Durante los últimos 20 años, hemos visto la eclosión de un constitucionalismo vigoroso y prolijo. No solo porque rebasó las aulas universitarias, sino porque incrementó notablemente la publicación de artículos, libros y revistas sobre la materia y porque aumentó la actividad judicial. Se cuentan por decenas de miles los pronunciamientos constitucionales cada año.
Todo el Derecho se constitucionalizó; la política y los partidos políticos se constitucionalizaron; el Gobierno cuenta con el intérprete de la Constitución como coadministrador y, finalmente, parece haberse impuesto la acción de tutela contra providencias judiciales, y con ello la supremacía de la Corte Constitucional respecto de las demás corporaciones.
Este fenómeno empieza con la expedición de la misma Constitución de 1991, que incorpora más asuntos en su texto, nuevas instituciones y procedimientos, más garantías y derechos. Luego, el garante de la integridad de la Carta, con paso lento pero seguro, acude a interpretaciones extensivas: en materia de la acción de tutela, sus alcances se amplían a particulares, a providencias judiciales, a los derechos económicos y sociales, y sus efectos se extienden de manera general (inter pares, inter comunis), más allá de los casos particulares. En cuanto a la constitucionalidad de las leyes, sus fallos se extienden a interpretaciones y condicionamientos, a veces hasta el pago de sus efectos, se analizan otras normas (actos y decretos) cuyo control no estaba inicialmente previsto, y se limita el poder de reforma de la Constitución. Más recientemente, se ha empezado a sostener que todos los derechos constitucionales son fundamentales, lo que en principio los convertiría en derechos protegidos mediante acción de tutela, pero también regulables mediante leyes estatutarias.
Las críticas a un juez constitucional hiperactivista parecen haber sido derrotadas por el argumento de autoridad, la arrolladora reiteración de las decisiones y el inmenso prestigio de la Corte Constitucional.

------------------------------------------------------------

§ **PREGUNTAS DE COMPRENSIÓN**
1: Según el texto sobre el constitucionalismo, ¿con qué empieza este fenómeno?
2: Cita del texto sobre el constitucionalismo todo lo que va desde "Todo el Derecho" hasta "las demás corporaciones.".

§ **MATERIAL PROPORCIONADO**

------------------------------------------------------------

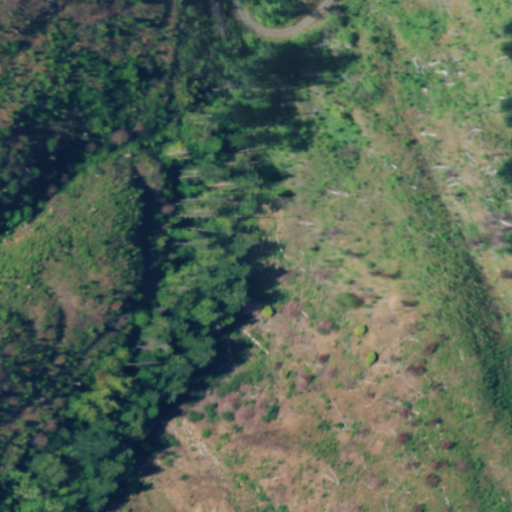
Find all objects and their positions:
road: (274, 34)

------------------------------------------------------------

§ **RESPUESTAS**
1: Con la expedición de la misma Constitución de 1991.

2:
Todo el Derecho se constitucionalizó; la política y los partidos políticos se constitucionalizaron; el Gobierno cuenta con el intérprete de la Constitución como coadministrador y, finalmente, parece haberse impuesto la acción de tutela contra providencias judiciales, y con ello la supremacía de la Corte Constitucional respecto de las demás corporaciones.